Question

The centers of those circles which touches the circle, ${{x}^{2}}+{{y}^{2}}-8x-8y-4=0$ externally and also touch the $x$-axis, lie on ?

Answer 1

Hint: For these kinds of questions, we assume the coordinates of the center of the circle which is touching the other circle and the axis. And using the given conditions, we build up our own equations. At the end , after we get our final equation, we substitute the variables in the equation we get with $x,y$ so that the general equation of a conic section or a line or any curve is obtained. So, let us the equation of the circle which is touching the other circle and the axis to be ${{x}^{2}}+{{y}^{2}}+2gx+2fy+c=0$ .

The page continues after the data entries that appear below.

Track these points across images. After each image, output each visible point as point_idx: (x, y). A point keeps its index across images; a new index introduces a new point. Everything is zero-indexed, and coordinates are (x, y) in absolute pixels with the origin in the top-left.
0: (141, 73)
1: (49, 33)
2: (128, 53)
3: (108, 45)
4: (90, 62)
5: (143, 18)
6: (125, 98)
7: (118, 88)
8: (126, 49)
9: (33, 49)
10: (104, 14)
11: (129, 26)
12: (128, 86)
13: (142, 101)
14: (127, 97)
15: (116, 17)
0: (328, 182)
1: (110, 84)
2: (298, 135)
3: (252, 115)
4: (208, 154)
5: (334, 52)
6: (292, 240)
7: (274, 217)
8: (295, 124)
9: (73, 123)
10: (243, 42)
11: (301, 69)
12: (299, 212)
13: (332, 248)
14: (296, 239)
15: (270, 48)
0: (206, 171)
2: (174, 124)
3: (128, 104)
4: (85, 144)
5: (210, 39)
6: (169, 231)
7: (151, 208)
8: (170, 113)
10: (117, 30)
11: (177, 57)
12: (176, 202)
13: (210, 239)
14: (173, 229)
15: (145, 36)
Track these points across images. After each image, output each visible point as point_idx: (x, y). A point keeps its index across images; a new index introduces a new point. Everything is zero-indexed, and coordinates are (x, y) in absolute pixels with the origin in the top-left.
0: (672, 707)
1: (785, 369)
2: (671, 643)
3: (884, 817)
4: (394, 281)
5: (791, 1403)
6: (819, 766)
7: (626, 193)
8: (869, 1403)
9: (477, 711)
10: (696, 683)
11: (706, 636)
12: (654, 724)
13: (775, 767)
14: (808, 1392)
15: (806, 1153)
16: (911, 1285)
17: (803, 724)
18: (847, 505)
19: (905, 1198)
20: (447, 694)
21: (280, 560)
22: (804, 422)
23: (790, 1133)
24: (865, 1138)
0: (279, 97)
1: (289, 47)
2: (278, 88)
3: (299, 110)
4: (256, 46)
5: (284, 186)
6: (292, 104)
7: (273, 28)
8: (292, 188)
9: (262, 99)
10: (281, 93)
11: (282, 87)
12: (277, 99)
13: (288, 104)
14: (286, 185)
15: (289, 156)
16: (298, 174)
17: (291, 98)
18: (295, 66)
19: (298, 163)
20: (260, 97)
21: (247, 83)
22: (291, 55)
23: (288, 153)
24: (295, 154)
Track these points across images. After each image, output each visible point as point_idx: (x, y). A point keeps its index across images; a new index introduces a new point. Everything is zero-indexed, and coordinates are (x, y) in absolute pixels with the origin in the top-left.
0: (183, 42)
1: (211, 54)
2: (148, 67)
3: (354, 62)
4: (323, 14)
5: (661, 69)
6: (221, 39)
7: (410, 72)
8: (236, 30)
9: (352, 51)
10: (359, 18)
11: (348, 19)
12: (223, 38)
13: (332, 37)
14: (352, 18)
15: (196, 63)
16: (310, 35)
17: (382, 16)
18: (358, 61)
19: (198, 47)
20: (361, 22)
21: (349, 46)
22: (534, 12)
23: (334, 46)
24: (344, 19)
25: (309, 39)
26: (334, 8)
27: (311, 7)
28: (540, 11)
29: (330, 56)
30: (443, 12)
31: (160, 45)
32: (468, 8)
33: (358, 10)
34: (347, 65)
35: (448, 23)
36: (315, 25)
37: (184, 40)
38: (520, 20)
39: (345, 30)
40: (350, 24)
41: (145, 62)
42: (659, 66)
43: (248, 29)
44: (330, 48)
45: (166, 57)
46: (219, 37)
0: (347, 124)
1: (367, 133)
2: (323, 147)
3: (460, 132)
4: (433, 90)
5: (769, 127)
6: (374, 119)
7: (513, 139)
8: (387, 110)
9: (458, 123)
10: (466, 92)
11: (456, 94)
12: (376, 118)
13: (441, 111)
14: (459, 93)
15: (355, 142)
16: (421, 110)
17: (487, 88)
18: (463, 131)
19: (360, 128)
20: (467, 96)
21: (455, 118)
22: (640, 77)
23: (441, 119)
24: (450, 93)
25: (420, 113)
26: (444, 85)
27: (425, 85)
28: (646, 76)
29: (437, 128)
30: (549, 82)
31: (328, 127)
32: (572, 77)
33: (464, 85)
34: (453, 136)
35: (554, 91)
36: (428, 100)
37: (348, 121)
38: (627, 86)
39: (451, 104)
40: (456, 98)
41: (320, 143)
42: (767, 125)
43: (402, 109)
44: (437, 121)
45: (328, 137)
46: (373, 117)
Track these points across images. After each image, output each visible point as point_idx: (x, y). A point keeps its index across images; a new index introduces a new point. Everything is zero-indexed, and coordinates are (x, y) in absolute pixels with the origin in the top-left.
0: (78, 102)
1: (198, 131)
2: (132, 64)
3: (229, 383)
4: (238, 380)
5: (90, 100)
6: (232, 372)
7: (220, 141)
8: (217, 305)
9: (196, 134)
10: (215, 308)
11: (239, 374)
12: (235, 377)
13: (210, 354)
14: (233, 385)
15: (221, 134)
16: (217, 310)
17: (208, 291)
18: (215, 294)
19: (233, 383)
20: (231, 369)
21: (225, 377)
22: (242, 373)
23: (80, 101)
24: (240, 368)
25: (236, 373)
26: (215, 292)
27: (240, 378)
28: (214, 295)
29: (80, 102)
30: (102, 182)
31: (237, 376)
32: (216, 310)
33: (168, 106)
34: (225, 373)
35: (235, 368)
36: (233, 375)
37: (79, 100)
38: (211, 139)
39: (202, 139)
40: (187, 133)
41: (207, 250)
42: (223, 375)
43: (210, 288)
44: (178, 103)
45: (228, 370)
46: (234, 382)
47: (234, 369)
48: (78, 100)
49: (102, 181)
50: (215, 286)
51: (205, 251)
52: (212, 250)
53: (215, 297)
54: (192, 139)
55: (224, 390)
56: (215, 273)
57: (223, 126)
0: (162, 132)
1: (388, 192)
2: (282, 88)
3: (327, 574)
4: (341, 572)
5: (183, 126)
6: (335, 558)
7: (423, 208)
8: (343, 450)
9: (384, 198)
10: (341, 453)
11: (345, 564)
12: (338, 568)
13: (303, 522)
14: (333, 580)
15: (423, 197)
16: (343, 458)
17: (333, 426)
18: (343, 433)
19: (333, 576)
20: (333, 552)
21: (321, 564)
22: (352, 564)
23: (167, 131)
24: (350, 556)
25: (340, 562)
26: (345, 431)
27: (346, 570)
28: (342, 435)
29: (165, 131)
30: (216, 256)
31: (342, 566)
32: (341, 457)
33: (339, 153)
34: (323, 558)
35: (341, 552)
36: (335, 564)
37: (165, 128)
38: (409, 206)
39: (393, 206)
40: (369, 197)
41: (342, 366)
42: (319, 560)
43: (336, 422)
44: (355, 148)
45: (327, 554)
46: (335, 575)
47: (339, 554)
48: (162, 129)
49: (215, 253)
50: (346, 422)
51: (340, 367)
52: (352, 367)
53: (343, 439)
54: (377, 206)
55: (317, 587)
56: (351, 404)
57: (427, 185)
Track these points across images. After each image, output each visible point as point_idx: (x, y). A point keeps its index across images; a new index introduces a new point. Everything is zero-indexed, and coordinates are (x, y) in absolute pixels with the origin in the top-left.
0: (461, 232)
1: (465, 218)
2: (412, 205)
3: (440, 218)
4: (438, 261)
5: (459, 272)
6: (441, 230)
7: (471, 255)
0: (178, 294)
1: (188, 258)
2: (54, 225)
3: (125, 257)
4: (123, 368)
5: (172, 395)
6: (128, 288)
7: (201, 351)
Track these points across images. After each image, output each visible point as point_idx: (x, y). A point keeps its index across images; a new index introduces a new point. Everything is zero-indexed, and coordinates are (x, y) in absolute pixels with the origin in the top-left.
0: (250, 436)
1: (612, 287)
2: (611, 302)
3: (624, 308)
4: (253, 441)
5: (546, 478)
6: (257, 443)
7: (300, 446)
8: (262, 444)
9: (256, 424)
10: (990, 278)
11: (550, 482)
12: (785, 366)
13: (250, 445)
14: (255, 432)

Complete step by step solution:
The equation of the circle we assumed is ${{x}^{2}}+{{y}^{2}}+2gx+2fy+c=0$. So the center of this circle is $C\left( -g,-f \right)$ .
It is mentioned in the question that the circle touches $x$-axis.
Generally, when the circle lies above the $x$-axis, the condition is $\sqrt{{{g}^{2}}-c}\ge 0$ .
Since it is touching $x$-axis, the condition becomes $\sqrt{{{g}^{2}}-c}=0$ .
From this, we infer the following :
$\begin{align}
  & \Rightarrow \sqrt{{{g}^{2}}-c}=0 \\
 & \Rightarrow {{g}^{2}}=c \\
\end{align}$
Let us substitute in the equation of the circle.
Upon doing so, we get the following :
$\begin{align}
  & \Rightarrow {{x}^{2}}+{{y}^{2}}+2gx+2fy+c=0 \\
 & \Rightarrow {{x}^{2}}+{{y}^{2}}+2gx+2fy+{{g}^{2}}=0 \\
\end{align}$
The other condition is that this circle and the circle ${{x}^{2}}+{{y}^{2}}-8x-8y-4=0$are touching externally.
The condition for two circles with centers ${{C}_{1}},{{C}_{2}}$ and radii ${{r}_{1}},{{r}_{2}}$ respectively to touch externally is ${{C}_{1}}{{C}_{2}}={{r}_{1}}+{{r}_{2}}$ .
The center of the circle ${{x}^{2}}+{{y}^{2}}-8x-8y-4=0$ is ${{C}_{2}}\left( 4,4 \right)$ and ${{r}_{2}}=\sqrt{{{g}^{2}}+{{f}^{2}}-c}=\sqrt{{{4}^{2}}+{{4}^{2}}+4}=\sqrt{36}=6$ .
Here our ${{C}_{1}}$ is $C\left( -g,-f \right)$and our ${{r}_{1}}=\sqrt{{{g}^{2}}+{{f}^{2}}-c}=\sqrt{{{g}^{2}}+{{f}^{2}}-{{g}^{2}}}=f$ .
Let us apply the condition.
Upon substituting in the given condition, we get the following :
$\begin{align}
  & \Rightarrow {{C}_{1}}{{C}_{2}}={{r}_{1}}+{{r}_{2}} \\
 & \Rightarrow \sqrt{{{\left( g+4 \right)}^{2}}+{{\left( f+4 \right)}^{2}}}=6+f \\
\end{align}$
Let us square it on both sides.
Upon doing so, we get the following :
$\begin{align}
  & \Rightarrow {{C}_{1}}{{C}_{2}}={{r}_{1}}+{{r}_{2}} \\
 & \Rightarrow \sqrt{{{\left( g+4 \right)}^{2}}+{{\left( f+4 \right)}^{2}}}=6+f \\
 & \Rightarrow {{g}^{2}}+16+8g+{{f}^{2}}+8f+16={{f}^{2}}+36+12f \\
 & \Rightarrow {{g}^{2}}+8g=4f+4 \\
\end{align}$
Now let us substitute $g,f$ with $x,y$ so as to check which conic or line or curve we get.
Upon doing so, we get the following :
$\begin{align}
  & \Rightarrow {{g}^{2}}+8g=4f+4 \\
 & \Rightarrow {{x}^{2}}+8x=4y+4 \\
\end{align}$
As we can see clearly, it is a parabola.
$\therefore $ The centers of those circles which touches the circle,${{x}^{2}}+{{y}^{2}}-8x-8y-4=0$ externally and also touch the $x$-axis, lie on a parabola. So the option is D.

Note: We can either complete the squares of the last equation we got to conclude that it is a parabola or if we are well versed with all the conic sections and their general equation, we can directly conclude that it is a parabola. So we should know the general equations of all the conic sections so as to complete a question quickly in the exam. We should also remember the conditions for different positions of the circles with the axes as well as with other circles.